_Extract:_
========
Dani Comer left the adoption fee and some dog food at the Animal Shelter to encourage a family to provide a dog a forever home.

Dani Comer left the adoption fee and some dog food at the Animal Shelter to encourage a family to provide a dog a forever home.

How do you maximize the impact of just $10?

Break the bill down into 40 quarters and disperse the coins in random places throughout school.

That is how Poplar Bluff High School student Alexa King tackled the “giving project” after a friend in need of 25 cents for a vending machine snack got her wheels turning.

“This is the greatest assignment I have ever given in my 26-year teaching career,” stated Beth Fox-Godwin, communication arts teacher. Student Colin Steffens agreed, saying that the book study was his favorite assignment in his four years of high school

Fox-Godwin gave her senior composition class $10 apiece and tasked the students with doing something “kind and simple for our community.”

The funding came from a mini-grant supplied by the nonprofit Academic Assistance Group. The assignment was inspired by a principal at Notre Dame High School who did something similar with an inheritance.

The class was asked to read the book, “The Ultimate Gift,” by Jim Stovall and complete a journal entry for each chapter, which focused on a different type of gift, material or otherwise.

The final project last week was for high schoolers to present how they were able to make a difference in their community with a small amount of money.
========
_Extracted records:_
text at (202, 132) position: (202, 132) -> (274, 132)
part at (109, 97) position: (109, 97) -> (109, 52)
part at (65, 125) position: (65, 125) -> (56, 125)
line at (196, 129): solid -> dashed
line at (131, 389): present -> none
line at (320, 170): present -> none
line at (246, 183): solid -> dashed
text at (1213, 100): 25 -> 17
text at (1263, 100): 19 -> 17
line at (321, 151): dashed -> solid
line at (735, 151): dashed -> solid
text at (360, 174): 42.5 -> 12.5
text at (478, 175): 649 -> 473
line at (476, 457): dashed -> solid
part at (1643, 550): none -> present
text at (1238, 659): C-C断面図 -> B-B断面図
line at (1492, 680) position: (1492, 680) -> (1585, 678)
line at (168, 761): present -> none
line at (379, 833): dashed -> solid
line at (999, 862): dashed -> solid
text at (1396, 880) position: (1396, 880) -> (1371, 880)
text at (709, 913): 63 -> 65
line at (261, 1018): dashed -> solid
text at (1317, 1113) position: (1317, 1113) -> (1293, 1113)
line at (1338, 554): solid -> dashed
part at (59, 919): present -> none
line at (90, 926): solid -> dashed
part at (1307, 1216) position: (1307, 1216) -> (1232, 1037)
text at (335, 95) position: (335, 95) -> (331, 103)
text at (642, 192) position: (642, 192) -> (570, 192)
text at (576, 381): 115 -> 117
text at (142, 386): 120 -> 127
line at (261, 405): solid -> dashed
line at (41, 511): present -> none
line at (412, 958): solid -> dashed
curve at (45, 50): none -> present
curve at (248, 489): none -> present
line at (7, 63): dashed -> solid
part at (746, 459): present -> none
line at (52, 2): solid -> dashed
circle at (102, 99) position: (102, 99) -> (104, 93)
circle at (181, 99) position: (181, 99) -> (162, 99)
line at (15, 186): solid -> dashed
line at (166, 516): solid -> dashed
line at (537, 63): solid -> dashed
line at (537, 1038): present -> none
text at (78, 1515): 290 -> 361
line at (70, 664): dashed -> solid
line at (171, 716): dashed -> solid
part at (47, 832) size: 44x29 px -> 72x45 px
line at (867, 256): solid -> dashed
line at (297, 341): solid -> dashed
========
_Work to complete:_
Copy the passage of the giving-project article word for word, starting at "Fox-Godwin gave her" and ending at "amount of money.".

_Solution:_
Fox-Godwin gave her senior composition class $10 apiece and tasked the students with doing something “kind and simple for our community.”

The funding came from a mini-grant supplied by the nonprofit Academic Assistance Group. The assignment was inspired by a principal at Notre Dame High School who did something similar with an inheritance.

The class was asked to read the book, “The Ultimate Gift,” by Jim Stovall and complete a journal entry for each chapter, which focused on a different type of gift, material or otherwise.

The final project last week was for high schoolers to present how they were able to make a difference in their community with a small amount of money.